PCard use is not allowed on capital equipment purchases.
All capital equipment purchases made by Stanford are subject to pre-purchase screening by DPAs, as required by federal regulation. This is necessary to avoid acquiring duplicative items and to check for availability within federal agencies. In addition, if sponsored funds are used to purchase property, there may be other pre-purchase considerations, such as title (ownership), taxability and approval to purchase. Specific requirements are identified in within each sponsored project agreement. The Acquisitions chapter of the Property Manual explains additional information about screening.
Recording Capital Equipment
A PTAE (Project, Task, Award and Expenditure Type) is selected when the capital equipment is initially purchased. Common expenditure types for capital equipment can be found at the DoResearch web site.
Other Methods of Acquiring Capital Equipment
Other methods of acquiring capital equipment include donations, incoming transfers, loans, capital leases, and sponsor-furnished property. Chapter 2 Acquisition of the Property Manual explains the other methods of acquiring capital equipment.
Disposing of Capital Equipment
Equipment no longer needed by its owning department is a candidate for re-use within Stanford University. Re-use within Stanford is the top priority before an asset is processed for disposal. Resources related to disposal of equipment (both capital and non-capital) at Stanford University and reuse of equipment are available at the Property Management web site – Chapter 4 Excess.
Accounting for Capital Equipment
The following systems, working in conjunction with each other, make up the “official” property record:
- Sunflower Assets (SFA): Used by DPAs and PMO to create and maintain asset records for the accountability, tracking, physical inventory and disposal of property
- Grants Accounting (GA): Used by DPAs and PMO to track fabrications while they are still work in process
- Oracle Fixed Assets (OFA): Used by Controller's Office staff to calculate and track Equipment Depreciation and University Accounting
- PMO Material Tracking System: Used by DPAs and PMO to create and maintain records for the accountability, tracking, physical inventory and disposal of government owned material
All capital and sponsor-owned property (except material which is tracked in the PMO Material Tracking System) must be recorded and tracked in SFA. The entry of the receiving transaction in the iProcurement system initiates a flow of data into the Sunflower Assets PO Interface from which the Department Property Administrator (DPA) can subsequently create an asset record.
Departments are also encouraged to use SFA as a single repository for all other property they manage, such as sensitive property, and other non-capital items the department chooses to track. Having a single record facilitates reporting, eliminates redundant and duplicate record entry into unofficial shadow systems, and enables the tracking of purchase trends within a department. It can also help maximize reutilization to avoid unnecessary purchases, and be used as a tool for replacement planning.

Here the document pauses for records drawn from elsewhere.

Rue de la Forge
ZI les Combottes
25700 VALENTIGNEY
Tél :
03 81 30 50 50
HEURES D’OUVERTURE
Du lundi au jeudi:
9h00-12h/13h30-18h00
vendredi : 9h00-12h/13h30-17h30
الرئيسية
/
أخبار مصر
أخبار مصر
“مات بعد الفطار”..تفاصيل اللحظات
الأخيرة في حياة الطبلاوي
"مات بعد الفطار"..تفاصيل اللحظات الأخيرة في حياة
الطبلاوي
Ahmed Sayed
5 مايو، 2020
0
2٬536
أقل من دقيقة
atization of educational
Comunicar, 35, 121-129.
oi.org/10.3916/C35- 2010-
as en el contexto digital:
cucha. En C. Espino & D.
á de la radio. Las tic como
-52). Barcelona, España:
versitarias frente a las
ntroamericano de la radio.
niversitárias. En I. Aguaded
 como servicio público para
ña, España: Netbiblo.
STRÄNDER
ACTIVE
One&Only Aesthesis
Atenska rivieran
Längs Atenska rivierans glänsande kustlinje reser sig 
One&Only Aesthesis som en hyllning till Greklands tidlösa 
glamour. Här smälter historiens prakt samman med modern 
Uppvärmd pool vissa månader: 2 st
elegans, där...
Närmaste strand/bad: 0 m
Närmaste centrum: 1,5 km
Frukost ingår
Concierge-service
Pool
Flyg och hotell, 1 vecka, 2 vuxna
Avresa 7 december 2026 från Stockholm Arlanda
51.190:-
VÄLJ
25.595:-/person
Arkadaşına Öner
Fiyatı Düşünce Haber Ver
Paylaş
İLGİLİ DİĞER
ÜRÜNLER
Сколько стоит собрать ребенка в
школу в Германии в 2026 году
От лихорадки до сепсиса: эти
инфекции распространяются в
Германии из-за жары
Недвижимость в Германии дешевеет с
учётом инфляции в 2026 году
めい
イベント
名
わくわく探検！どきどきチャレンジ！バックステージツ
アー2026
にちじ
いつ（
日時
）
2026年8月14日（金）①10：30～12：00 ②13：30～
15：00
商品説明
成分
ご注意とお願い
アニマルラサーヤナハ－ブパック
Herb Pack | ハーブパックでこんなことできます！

Reclassifying or Transferring Capital Equipment Expenditures
Sometimes the P,T,A, and/or E initially selected may be incorrect or may need to be changed. Per Administrative Guide Policy 3.2.2, reallocation of charges must be accompanied by documentation justifying the change, and such documentation must be received from an authorized financial administrator for the account(s) (PTA) being debited. For capital expenditures, this transfer is done in the core Oracle Financial application by Controller's Office staff. See specific instructions and template for requesting transfers and PTAE Change.
Capital Expenditures on Expenditure and Fund Reports
The treatment of capital assets in the University's expenditure and fund reports is explained in the job aid at https://stanford.box.com/fingate-cap-exp-on-expfund-rep.
Additional information on procedures and policies related to capital equipment can be found at the DoResearch web site.